PersistentMap NotSerializeableException

If you have a java.util.(Hash)Map object, by itself, which contains a map from String to String, you would think it was a Serializeable Map, and nothing more. And it is, until Hibernate gets involved.

When you persist the map, Hibernate add some extra information to it, so that when you retrieve the persisted object, it is no longer a HashMap at all, but an org.hibernate.collection.PersistentMap, which implements the java.util.Map interface. This class claims to be Serializable, and it usually is.

However, as part of all that extra information, Hibernate adds a reference to the object associated with the map. Since that parent object is a hibernate mapped object, I erroneously assumed it would never persist unmapped fields.
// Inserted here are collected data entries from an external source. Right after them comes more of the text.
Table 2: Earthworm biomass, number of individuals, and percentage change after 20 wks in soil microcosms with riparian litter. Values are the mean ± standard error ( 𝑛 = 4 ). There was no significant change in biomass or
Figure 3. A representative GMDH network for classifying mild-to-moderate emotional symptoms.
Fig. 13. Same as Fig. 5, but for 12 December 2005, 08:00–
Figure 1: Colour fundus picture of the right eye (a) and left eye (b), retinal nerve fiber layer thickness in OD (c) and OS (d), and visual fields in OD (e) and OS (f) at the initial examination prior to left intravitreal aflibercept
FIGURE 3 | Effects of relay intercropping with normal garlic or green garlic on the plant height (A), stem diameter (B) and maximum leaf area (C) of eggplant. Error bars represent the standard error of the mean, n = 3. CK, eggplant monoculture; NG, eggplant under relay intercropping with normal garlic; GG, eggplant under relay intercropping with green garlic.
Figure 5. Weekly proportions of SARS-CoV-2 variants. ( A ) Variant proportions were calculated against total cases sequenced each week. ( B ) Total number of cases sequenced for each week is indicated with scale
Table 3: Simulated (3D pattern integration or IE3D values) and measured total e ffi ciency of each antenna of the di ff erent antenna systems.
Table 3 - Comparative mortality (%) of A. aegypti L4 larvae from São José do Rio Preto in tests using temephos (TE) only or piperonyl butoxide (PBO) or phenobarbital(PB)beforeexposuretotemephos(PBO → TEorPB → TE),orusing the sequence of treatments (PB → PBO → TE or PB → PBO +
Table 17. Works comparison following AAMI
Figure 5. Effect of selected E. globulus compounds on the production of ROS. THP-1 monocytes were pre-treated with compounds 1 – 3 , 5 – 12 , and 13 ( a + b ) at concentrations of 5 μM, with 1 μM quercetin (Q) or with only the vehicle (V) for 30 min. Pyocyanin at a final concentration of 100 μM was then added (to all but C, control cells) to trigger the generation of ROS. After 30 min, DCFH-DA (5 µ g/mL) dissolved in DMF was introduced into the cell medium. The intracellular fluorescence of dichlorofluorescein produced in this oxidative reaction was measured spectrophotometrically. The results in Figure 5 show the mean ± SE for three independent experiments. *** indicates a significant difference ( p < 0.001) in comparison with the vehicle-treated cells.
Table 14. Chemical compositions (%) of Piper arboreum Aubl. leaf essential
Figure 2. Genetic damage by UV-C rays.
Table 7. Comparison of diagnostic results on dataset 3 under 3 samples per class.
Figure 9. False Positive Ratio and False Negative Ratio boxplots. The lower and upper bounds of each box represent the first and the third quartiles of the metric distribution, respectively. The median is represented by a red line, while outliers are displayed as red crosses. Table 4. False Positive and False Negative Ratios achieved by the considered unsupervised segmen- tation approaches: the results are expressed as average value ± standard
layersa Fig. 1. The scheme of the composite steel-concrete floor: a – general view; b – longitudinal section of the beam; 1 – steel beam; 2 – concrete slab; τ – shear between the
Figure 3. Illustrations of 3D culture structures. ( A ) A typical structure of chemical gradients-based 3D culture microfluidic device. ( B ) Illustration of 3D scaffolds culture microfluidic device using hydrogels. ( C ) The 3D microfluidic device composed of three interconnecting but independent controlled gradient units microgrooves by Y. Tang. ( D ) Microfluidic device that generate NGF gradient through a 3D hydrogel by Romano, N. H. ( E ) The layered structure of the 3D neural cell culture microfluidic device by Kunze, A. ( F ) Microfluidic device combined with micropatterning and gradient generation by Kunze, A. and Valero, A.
But I really did not realize it would store the whole object as part of the map that the object belongs to.

In my case, the Object was also additionally holding a reference to a third object, which in turn contained a reference to the map, not just any map, but the PersistentMap, which also held the Request object, and so on, an infinitely recursive reference.

But the real lesson here is not the infinite recursion, but that by going through hibernate to persist a collection, you end up actually storing a hibernate-specific object that contains a lot more data than the java collection itself, so be careful, what goes in is not what comes out: there are potentially storage and performance issues that may result.